### TASK GOAL
Reproduce the records below exactly, leaving out any pictures.

Items from a dataset:
--
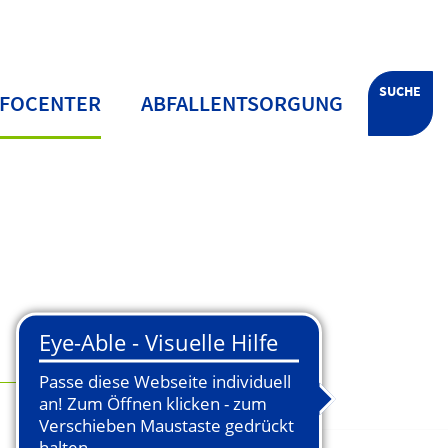
SUCHE
NFOCENTER
ABFALLENTSORGUNG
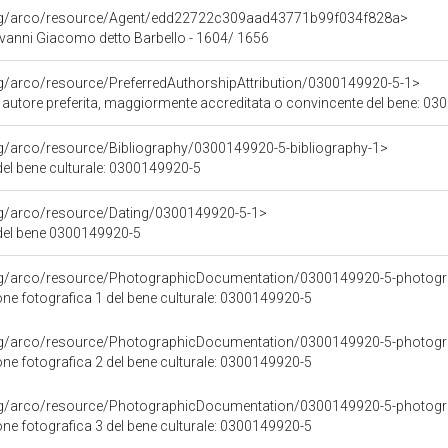
org/arco/resource/Agent/edd22722c309aad43771b99f034f828a>
vanni Giacomo detto Barbello - 1604/ 1656
rg/arco/resource/PreferredAuthorshipAttribution/0300149920-5-1>
i autore preferita, maggiormente accreditata o convincente del bene: 0
rg/arco/resource/Bibliography/0300149920-5-bibliography-1>
 del bene culturale: 0300149920-5
rg/arco/resource/Dating/0300149920-5-1>
del bene 0300149920-5
org/arco/resource/PhotographicDocumentation/0300149920-5-photogr
e fotografica 1 del bene culturale: 0300149920-5
org/arco/resource/PhotographicDocumentation/0300149920-5-photogr
e fotografica 2 del bene culturale: 0300149920-5
org/arco/resource/PhotographicDocumentation/0300149920-5-photogr
e fotografica 3 del bene culturale: 0300149920-5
--
### EXERCISE SOLUTION
SUCHE
NFOCENTER
ABFALLENTSORGUNG
org/arco/resource/Agent/edd22722c309aad43771b99f034f828a>
vanni Giacomo detto Barbello - 1604/ 1656
rg/arco/resource/PreferredAuthorshipAttribution/0300149920-5-1>
i autore preferita, maggiormente accreditata o convincente del bene: 0
rg/arco/resource/Bibliography/0300149920-5-bibliography-1>
 del bene culturale: 0300149920-5
rg/arco/resource/Dating/0300149920-5-1>
del bene 0300149920-5
org/arco/resource/PhotographicDocumentation/0300149920-5-photogr
e fotografica 1 del bene culturale: 0300149920-5
org/arco/resource/PhotographicDocumentation/0300149920-5-photogr
e fotografica 2 del bene culturale: 0300149920-5
org/arco/resource/PhotographicDocumentation/0300149920-5-photogr
e fotografica 3 del bene culturale: 0300149920-5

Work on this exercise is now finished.